## Task goal:
Every line in the records below between the one holding "Devolucions fàcils" and the one holding "nkl. 8.1 % MwSt.", inclusive, is to be set down exactly; all other lines are to be left out.

## Given information:
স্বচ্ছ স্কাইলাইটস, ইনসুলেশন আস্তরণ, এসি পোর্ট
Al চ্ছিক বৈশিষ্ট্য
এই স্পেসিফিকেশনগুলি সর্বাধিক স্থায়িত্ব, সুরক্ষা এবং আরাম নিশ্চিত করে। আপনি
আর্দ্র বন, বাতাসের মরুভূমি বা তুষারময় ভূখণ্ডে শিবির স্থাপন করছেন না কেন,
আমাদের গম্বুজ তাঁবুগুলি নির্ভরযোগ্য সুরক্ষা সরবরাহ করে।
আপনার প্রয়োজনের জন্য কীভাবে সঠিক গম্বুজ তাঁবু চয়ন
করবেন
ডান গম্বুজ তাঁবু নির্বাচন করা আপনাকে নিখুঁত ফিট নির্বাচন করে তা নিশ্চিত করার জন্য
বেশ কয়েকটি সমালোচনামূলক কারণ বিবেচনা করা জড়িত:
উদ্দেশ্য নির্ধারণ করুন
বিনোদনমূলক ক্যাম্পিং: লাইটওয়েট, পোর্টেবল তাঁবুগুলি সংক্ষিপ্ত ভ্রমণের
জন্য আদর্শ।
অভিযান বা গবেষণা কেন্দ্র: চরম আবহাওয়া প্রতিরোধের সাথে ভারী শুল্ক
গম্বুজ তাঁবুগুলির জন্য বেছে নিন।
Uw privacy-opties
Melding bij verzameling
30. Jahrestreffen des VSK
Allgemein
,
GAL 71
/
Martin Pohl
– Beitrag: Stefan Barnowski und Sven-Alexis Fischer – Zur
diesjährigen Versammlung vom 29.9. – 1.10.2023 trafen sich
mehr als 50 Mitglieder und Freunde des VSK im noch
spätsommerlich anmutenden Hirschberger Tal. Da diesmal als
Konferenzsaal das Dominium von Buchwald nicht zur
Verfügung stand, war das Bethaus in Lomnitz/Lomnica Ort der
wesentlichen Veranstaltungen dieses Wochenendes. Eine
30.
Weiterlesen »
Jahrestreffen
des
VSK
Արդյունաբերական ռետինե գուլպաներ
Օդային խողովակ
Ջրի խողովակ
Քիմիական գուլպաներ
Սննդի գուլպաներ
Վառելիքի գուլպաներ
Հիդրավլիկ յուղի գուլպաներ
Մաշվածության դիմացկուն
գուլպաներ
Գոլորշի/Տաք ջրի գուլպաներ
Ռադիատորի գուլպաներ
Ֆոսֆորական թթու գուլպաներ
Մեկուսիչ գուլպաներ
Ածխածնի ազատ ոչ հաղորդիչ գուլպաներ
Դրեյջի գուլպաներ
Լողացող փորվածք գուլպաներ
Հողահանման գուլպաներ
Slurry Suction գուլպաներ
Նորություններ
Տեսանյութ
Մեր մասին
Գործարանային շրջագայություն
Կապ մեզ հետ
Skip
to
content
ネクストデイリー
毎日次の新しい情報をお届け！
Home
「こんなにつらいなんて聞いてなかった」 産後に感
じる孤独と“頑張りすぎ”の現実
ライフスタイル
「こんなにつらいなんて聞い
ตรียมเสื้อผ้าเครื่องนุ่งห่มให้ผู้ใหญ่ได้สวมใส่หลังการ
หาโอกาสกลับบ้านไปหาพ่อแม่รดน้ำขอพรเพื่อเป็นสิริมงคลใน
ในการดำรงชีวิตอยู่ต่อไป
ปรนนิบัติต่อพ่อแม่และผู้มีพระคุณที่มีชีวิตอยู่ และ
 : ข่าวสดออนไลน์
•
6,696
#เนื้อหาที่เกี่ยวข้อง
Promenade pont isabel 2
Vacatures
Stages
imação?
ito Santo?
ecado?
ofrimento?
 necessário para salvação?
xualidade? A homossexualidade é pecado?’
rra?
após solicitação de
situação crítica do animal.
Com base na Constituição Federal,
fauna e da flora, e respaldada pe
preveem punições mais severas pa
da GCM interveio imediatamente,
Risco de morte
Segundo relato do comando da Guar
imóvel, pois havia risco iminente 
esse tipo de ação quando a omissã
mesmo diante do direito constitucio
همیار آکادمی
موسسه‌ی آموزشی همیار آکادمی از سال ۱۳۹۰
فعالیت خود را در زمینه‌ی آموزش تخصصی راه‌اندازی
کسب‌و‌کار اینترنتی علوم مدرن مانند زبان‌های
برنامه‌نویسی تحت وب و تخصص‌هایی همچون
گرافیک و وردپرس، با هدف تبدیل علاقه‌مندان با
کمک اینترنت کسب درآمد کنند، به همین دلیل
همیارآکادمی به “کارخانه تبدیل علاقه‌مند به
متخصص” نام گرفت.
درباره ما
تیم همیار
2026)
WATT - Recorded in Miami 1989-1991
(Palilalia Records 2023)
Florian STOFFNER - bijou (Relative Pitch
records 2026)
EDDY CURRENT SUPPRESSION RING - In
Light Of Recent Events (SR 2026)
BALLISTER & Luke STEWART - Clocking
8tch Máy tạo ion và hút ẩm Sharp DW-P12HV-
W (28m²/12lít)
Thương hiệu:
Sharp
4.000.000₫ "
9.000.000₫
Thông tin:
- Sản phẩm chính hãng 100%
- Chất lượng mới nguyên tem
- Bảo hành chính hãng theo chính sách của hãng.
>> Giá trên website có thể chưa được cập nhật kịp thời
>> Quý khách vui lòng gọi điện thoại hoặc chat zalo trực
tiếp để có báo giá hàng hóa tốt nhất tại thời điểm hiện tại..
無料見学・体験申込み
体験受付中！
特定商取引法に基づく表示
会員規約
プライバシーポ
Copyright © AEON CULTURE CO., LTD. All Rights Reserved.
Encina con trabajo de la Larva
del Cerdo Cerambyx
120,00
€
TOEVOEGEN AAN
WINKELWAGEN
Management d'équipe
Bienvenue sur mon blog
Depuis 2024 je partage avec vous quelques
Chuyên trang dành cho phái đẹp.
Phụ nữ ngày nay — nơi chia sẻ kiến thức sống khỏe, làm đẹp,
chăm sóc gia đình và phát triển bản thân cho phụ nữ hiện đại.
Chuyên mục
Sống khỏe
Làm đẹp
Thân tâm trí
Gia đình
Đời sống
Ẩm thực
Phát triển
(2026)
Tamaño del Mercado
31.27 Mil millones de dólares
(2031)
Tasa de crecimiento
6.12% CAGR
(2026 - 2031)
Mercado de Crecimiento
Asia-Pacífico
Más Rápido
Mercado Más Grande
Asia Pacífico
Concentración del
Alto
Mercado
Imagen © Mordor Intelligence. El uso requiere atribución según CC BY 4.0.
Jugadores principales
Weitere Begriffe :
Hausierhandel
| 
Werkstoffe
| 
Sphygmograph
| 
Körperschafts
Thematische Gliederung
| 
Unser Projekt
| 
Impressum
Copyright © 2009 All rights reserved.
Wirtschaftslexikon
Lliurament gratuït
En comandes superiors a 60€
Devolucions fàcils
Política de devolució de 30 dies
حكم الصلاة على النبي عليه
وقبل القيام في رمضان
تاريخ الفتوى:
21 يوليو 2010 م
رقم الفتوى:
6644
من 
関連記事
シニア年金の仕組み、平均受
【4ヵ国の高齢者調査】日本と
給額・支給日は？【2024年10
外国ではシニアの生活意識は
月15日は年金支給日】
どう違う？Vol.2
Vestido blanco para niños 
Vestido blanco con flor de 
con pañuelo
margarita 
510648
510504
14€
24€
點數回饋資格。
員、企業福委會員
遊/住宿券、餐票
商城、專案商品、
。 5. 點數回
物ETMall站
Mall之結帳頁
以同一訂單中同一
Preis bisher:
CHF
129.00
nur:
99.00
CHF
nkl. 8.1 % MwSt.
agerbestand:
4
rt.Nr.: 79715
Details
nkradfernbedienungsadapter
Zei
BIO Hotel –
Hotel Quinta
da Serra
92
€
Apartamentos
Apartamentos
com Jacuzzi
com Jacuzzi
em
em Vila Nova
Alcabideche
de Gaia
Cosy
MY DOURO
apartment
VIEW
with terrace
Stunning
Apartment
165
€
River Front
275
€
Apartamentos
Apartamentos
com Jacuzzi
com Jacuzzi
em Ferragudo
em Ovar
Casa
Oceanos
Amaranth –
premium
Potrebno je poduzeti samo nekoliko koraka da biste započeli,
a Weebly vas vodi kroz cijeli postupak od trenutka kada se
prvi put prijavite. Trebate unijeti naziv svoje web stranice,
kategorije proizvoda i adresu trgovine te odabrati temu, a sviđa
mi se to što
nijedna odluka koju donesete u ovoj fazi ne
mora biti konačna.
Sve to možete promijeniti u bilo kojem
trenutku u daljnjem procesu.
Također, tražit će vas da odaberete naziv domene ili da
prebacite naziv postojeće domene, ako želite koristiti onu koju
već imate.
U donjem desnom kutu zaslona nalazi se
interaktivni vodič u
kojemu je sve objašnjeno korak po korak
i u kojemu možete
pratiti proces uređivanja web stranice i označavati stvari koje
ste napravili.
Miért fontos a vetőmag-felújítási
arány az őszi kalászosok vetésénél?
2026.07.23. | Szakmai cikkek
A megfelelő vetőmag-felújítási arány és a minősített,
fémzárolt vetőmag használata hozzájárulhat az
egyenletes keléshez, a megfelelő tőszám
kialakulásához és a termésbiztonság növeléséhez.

## Result:
Devolucions fàcils
Política de devolució de 30 dies
حكم الصلاة على النبي عليه
وقبل القيام في رمضان
تاريخ الفتوى:
21 يوليو 2010 م
رقم الفتوى:
6644
من 
関連記事
シニア年金の仕組み、平均受
【4ヵ国の高齢者調査】日本と
給額・支給日は？【2024年10
外国ではシニアの生活意識は
月15日は年金支給日】
どう違う？Vol.2
Vestido blanco para niños 
Vestido blanco con flor de 
con pañuelo
margarita 
510648
510504
14€
24€
點數回饋資格。
員、企業福委會員
遊/住宿券、餐票
商城、專案商品、
。 5. 點數回
物ETMall站
Mall之結帳頁
以同一訂單中同一
Preis bisher:
CHF
129.00
nur:
99.00
CHF
nkl. 8.1 % MwSt.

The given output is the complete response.